If you had to act out a role reversal in its true form, you would have acted out Monday’s game. The emphasis was on Palace to go and win the game and Sunderland sat deep, were organised out of possession and broke with speed – does that remind you of anyone? Palace had the lion’s share of possession, more shots and more corners but never really and truly looked like making that dominance pay.

Pardew had it right when he said that we didn’t do enough to win the game. Everything was good until we reached the edge of the Sunderland box where we ran out of ideas, we licked penetration and real incision in the final third.

Once again it was a personal error that led to the goal and that is one of the most frustrating things. I don’t believe a knee jerk decision is necessary but for me, Hennessey was undoubtedly at fault. Say what you like about Dann being responsible for clearing his lines, the goalkeeper can’t come steaming out in the manner that he did and then stop and retreat – it’s got to be all or nothing. Looking at that from Dann’s perspective what he has to do is obvious, he sees the goalkeeper is sprinting out to clear it – get yourself between Defoe and the ball.

If Hennessey doesn’t come, Dann clears it.

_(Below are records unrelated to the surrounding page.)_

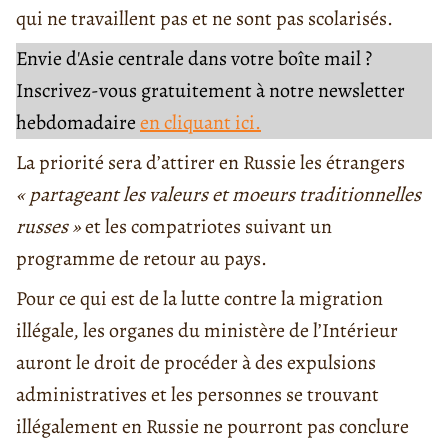
qui ne travaillent pas et ne sont pas scolarisés.
Envie d'Asie centrale dans votre boîte mail ?
Inscrivez-vous gratuitement à notre newsletter
hebdomadaire
en cliquant ici.
La priorité sera d’attirer en Russie les étrangers
« partageant les valeurs et moeurs traditionnelles
russes »
et les compatriotes suivant un
programme de retour au pays.
Pour ce qui est de la lutte contre la migration
illégale, les organes du ministère de l’Intérieur
auront le droit de procéder à des expulsions
administratives et les personnes se trouvant
illégalement en Russie ne pourront pas conclure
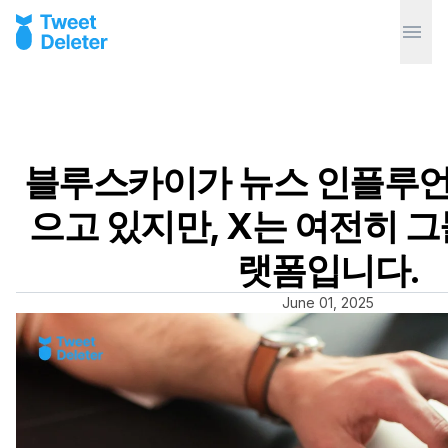
블루스카이가 뉴스 인플루
으고 있지만, X는 여전히 그
랫폼입니다.
June 01, 2025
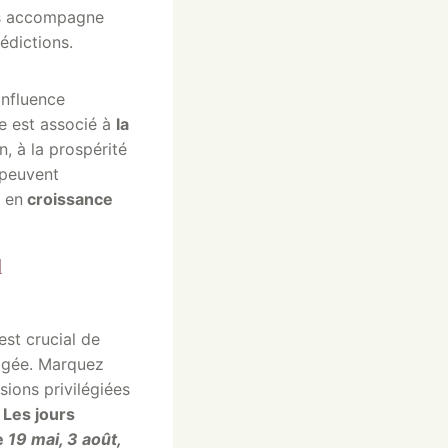
ous accompagne
édictions.
influence
e est associé à
la
n, à la prospérité
l peuvent
 en
croissance
l
est crucial de
pogée. Marquez
sions privilégiées
.
Les jours
e
19 mai, 3 août,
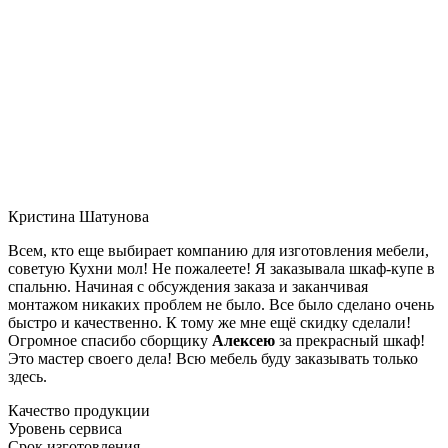
Кристина Шатунова
Всем, кто еще выбирает компанию для изготовления мебели,
советую Кухни мол! Не пожалеете! Я заказывала шкаф-купе в
спальню. Начиная с обсуждения заказа и заканчивая
монтажом никаких проблем не было. Все было сделано очень
быстро и качественно. К тому же мне ещё скидку сделали!
Огромное спасибо сборщику
Алексею
за прекрасный шкаф!
Это мастер своего дела! Всю мебель буду заказывать только
здесь.
Качество продукции
Уровень сервиса
Срок изготовления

If Hennessey commits properly, Hennessey clears it.

We managed to engineer the only possible situation in which they could score and after banging our head against the brick wall that was Sunderland’s defence it is frustrating that an error like that cost us the one point we did have.

Last night demonstrated exactly the point I made in my last blog - It was our results against the teams around us at the bottom that kept us up under Pulis and it will be our results against the teams around us and below us that determine just how well this season will end up going. Monday proved that – all of a sudden the emphasis was on Palace to go out there and stamp their authority on the game against a side who were content to defend deep and attempt to hit us on the counter. On Monday we came up short.

This scenario will happen again, of that much I am sure, but if we are to be as successful as we can be then we must do better in these types of game. This has to start on Saturday with Newcastle, 3 points against them will demonstrate that we can manage the expectation of being favourites and deliver results in this type of situation.